- **ASSIGNED TASK**:
Copy the records below word for word, leaving out nothing.

Stored items:
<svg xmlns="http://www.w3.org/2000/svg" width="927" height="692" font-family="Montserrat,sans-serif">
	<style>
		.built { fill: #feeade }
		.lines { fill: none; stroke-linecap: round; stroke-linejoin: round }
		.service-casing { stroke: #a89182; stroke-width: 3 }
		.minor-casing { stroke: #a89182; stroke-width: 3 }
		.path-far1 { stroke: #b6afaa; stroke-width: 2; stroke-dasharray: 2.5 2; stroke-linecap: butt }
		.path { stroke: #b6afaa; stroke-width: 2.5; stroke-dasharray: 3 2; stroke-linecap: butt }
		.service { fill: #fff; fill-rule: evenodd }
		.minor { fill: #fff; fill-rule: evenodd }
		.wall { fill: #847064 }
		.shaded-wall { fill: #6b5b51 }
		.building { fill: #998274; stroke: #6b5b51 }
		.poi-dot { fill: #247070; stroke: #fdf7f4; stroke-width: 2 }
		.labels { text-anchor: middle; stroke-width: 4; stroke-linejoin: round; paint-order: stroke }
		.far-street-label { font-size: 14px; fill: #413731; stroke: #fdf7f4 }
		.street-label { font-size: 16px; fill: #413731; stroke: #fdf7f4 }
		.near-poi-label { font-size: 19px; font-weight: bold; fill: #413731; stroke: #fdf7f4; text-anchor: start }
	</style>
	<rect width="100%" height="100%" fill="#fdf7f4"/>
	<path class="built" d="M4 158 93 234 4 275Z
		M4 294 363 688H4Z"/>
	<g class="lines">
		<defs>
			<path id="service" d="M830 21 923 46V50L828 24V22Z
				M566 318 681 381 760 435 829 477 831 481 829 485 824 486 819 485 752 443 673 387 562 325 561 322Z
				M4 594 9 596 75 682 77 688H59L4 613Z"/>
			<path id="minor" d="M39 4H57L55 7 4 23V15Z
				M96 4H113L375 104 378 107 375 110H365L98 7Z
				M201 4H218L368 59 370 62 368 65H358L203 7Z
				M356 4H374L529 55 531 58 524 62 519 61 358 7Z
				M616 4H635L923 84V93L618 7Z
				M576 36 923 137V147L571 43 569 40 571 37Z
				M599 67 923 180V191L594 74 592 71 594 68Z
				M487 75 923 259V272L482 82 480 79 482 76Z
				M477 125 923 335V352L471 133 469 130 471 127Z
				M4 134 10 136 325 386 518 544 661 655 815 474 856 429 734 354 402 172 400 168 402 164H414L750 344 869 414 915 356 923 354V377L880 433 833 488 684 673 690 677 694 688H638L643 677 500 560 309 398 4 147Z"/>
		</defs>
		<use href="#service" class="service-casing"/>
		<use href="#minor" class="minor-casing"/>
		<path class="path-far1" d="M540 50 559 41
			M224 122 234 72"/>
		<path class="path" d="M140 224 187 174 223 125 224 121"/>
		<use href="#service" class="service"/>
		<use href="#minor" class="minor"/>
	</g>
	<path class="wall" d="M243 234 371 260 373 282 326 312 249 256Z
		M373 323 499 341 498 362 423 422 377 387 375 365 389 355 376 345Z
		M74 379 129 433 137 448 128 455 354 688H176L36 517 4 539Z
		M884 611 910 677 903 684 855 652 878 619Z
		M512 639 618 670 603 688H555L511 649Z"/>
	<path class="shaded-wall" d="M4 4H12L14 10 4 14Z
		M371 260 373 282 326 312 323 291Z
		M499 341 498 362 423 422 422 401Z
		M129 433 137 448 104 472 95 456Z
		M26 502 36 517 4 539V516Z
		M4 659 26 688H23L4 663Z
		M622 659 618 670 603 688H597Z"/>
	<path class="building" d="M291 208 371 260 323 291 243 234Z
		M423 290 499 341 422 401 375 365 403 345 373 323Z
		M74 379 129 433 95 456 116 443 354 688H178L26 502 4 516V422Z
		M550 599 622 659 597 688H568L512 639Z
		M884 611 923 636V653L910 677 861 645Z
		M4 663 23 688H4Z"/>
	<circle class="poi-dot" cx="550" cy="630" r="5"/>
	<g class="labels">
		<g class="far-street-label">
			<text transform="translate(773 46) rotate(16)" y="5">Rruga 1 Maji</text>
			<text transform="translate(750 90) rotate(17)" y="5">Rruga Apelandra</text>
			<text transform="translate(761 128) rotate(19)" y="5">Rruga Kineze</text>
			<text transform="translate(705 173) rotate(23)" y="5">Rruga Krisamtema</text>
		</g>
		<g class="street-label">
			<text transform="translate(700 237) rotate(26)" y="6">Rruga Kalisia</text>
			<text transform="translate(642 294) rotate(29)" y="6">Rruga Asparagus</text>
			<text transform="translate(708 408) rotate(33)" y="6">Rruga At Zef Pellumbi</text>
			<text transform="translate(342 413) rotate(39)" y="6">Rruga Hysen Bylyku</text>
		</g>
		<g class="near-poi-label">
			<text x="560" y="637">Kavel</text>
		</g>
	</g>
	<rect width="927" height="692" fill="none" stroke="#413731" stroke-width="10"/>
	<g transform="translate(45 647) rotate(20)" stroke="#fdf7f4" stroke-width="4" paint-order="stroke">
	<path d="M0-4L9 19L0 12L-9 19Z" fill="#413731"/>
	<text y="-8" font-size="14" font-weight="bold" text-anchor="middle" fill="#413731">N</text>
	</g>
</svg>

- **OUTPUT BELOW**:
<svg xmlns="http://www.w3.org/2000/svg" width="927" height="692" font-family="Montserrat,sans-serif">
	<style>
		.built { fill: #feeade }
		.lines { fill: none; stroke-linecap: round; stroke-linejoin: round }
		.service-casing { stroke: #a89182; stroke-width: 3 }
		.minor-casing { stroke: #a89182; stroke-width: 3 }
		.path-far1 { stroke: #b6afaa; stroke-width: 2; stroke-dasharray: 2.5 2; stroke-linecap: butt }
		.path { stroke: #b6afaa; stroke-width: 2.5; stroke-dasharray: 3 2; stroke-linecap: butt }
		.service { fill: #fff; fill-rule: evenodd }
		.minor { fill: #fff; fill-rule: evenodd }
		.wall { fill: #847064 }
		.shaded-wall { fill: #6b5b51 }
		.building { fill: #998274; stroke: #6b5b51 }
		.poi-dot { fill: #247070; stroke: #fdf7f4; stroke-width: 2 }
		.labels { text-anchor: middle; stroke-width: 4; stroke-linejoin: round; paint-order: stroke }
		.far-street-label { font-size: 14px; fill: #413731; stroke: #fdf7f4 }
		.street-label { font-size: 16px; fill: #413731; stroke: #fdf7f4 }
		.near-poi-label { font-size: 19px; font-weight: bold; fill: #413731; stroke: #fdf7f4; text-anchor: start }
	</style>
	<rect width="100%" height="100%" fill="#fdf7f4"/>
	<path class="built" d="M4 158 93 234 4 275Z
		M4 294 363 688H4Z"/>
	<g class="lines">
		<defs>
			<path id="service" d="M830 21 923 46V50L828 24V22Z
				M566 318 681 381 760 435 829 477 831 481 829 485 824 486 819 485 752 443 673 387 562 325 561 322Z
				M4 594 9 596 75 682 77 688H59L4 613Z"/>
			<path id="minor" d="M39 4H57L55 7 4 23V15Z
				M96 4H113L375 104 378 107 375 110H365L98 7Z
				M201 4H218L368 59 370 62 368 65H358L203 7Z
				M356 4H374L529 55 531 58 524 62 519 61 358 7Z
				M616 4H635L923 84V93L618 7Z
				M576 36 923 137V147L571 43 569 40 571 37Z
				M599 67 923 180V191L594 74 592 71 594 68Z
				M487 75 923 259V272L482 82 480 79 482 76Z
				M477 125 923 335V352L471 133 469 130 471 127Z
				M4 134 10 136 325 386 518 544 661 655 815 474 856 429 734 354 402 172 400 168 402 164H414L750 344 869 414 915 356 923 354V377L880 433 833 488 684 673 690 677 694 688H638L643 677 500 560 309 398 4 147Z"/>
		</defs>
		<use href="#service" class="service-casing"/>
		<use href="#minor" class="minor-casing"/>
		<path class="path-far1" d="M540 50 559 41
			M224 122 234 72"/>
		<path class="path" d="M140 224 187 174 223 125 224 121"/>
		<use href="#service" class="service"/>
		<use href="#minor" class="minor"/>
	</g>
	<path class="wall" d="M243 234 371 260 373 282 326 312 249 256Z
		M373 323 499 341 498 362 423 422 377 387 375 365 389 355 376 345Z
		M74 379 129 433 137 448 128 455 354 688H176L36 517 4 539Z
		M884 611 910 677 903 684 855 652 878 619Z
		M512 639 618 670 603 688H555L511 649Z"/>
	<path class="shaded-wall" d="M4 4H12L14 10 4 14Z
		M371 260 373 282 326 312 323 291Z
		M499 341 498 362 423 422 422 401Z
		M129 433 137 448 104 472 95 456Z
		M26 502 36 517 4 539V516Z
		M4 659 26 688H23L4 663Z
		M622 659 618 670 603 688H597Z"/>
	<path class="building" d="M291 208 371 260 323 291 243 234Z
		M423 290 499 341 422 401 375 365 403 345 373 323Z
		M74 379 129 433 95 456 116 443 354 688H178L26 502 4 516V422Z
		M550 599 622 659 597 688H568L512 639Z
		M884 611 923 636V653L910 677 861 645Z
		M4 663 23 688H4Z"/>
	<circle class="poi-dot" cx="550" cy="630" r="5"/>
	<g class="labels">
		<g class="far-street-label">
			<text transform="translate(773 46) rotate(16)" y="5">Rruga 1 Maji</text>
			<text transform="translate(750 90) rotate(17)" y="5">Rruga Apelandra</text>
			<text transform="translate(761 128) rotate(19)" y="5">Rruga Kineze</text>
			<text transform="translate(705 173) rotate(23)" y="5">Rruga Krisamtema</text>
		</g>
		<g class="street-label">
			<text transform="translate(700 237) rotate(26)" y="6">Rruga Kalisia</text>
			<text transform="translate(642 294) rotate(29)" y="6">Rruga Asparagus</text>
			<text transform="translate(708 408) rotate(33)" y="6">Rruga At Zef Pellumbi</text>
			<text transform="translate(342 413) rotate(39)" y="6">Rruga Hysen Bylyku</text>
		</g>
		<g class="near-poi-label">
			<text x="560" y="637">Kavel</text>
		</g>
	</g>
	<rect width="927" height="692" fill="none" stroke="#413731" stroke-width="10"/>
	<g transform="translate(45 647) rotate(20)" stroke="#fdf7f4" stroke-width="4" paint-order="stroke">
	<path d="M0-4L9 19L0 12L-9 19Z" fill="#413731"/>
	<text y="-8" font-size="14" font-weight="bold" text-anchor="middle" fill="#413731">N</text>
	</g>
</svg>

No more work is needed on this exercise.